### Page-level text extractions
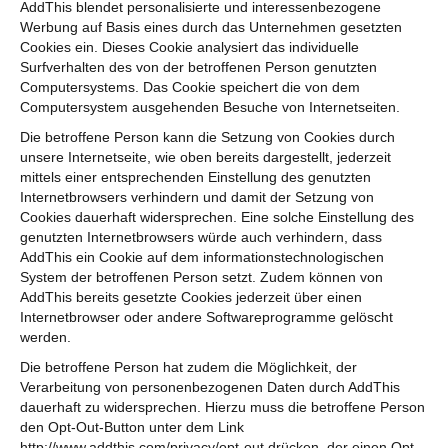
AddThis blendet personalisierte und interessenbezogene
Werbung auf Basis eines durch das Unternehmen gesetzten
Cookies ein. Dieses Cookie analysiert das individuelle
Surfverhalten des von der betroffenen Person genutzten
Computersystems. Das Cookie speichert die von dem
Computersystem ausgehenden Besuche von Internetseiten.
Die betroffene Person kann die Setzung von Cookies durch
unsere Internetseite, wie oben bereits dargestellt, jederzeit
mittels einer entsprechenden Einstellung des genutzten
Internetbrowsers verhindern und damit der Setzung von
Cookies dauerhaft widersprechen. Eine solche Einstellung des
genutzten Internetbrowsers würde auch verhindern, dass
AddThis ein Cookie auf dem informationstechnologischen
System der betroffenen Person setzt. Zudem können von
AddThis bereits gesetzte Cookies jederzeit über einen
Internetbrowser oder andere Softwareprogramme gelöscht
werden.
Die betroffene Person hat zudem die Möglichkeit, der
Verarbeitung von personenbezogenen Daten durch AddThis
dauerhaft zu widersprechen. Hierzu muss die betroffene Person
den Opt-Out-Button unter dem Link
http://www.addthis.com/privacy/opt-out drücken, der einen Opt-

### Exercise requirements
Please quote nothing but the lines from the line with "Verarbeitung von personenbezogenen" through the end of the data above, exactly as written, ends included.

### Your solution
Verarbeitung von personenbezogenen Daten durch AddThis
dauerhaft zu widersprechen. Hierzu muss die betroffene Person
den Opt-Out-Button unter dem Link
http://www.addthis.com/privacy/opt-out drücken, der einen Opt-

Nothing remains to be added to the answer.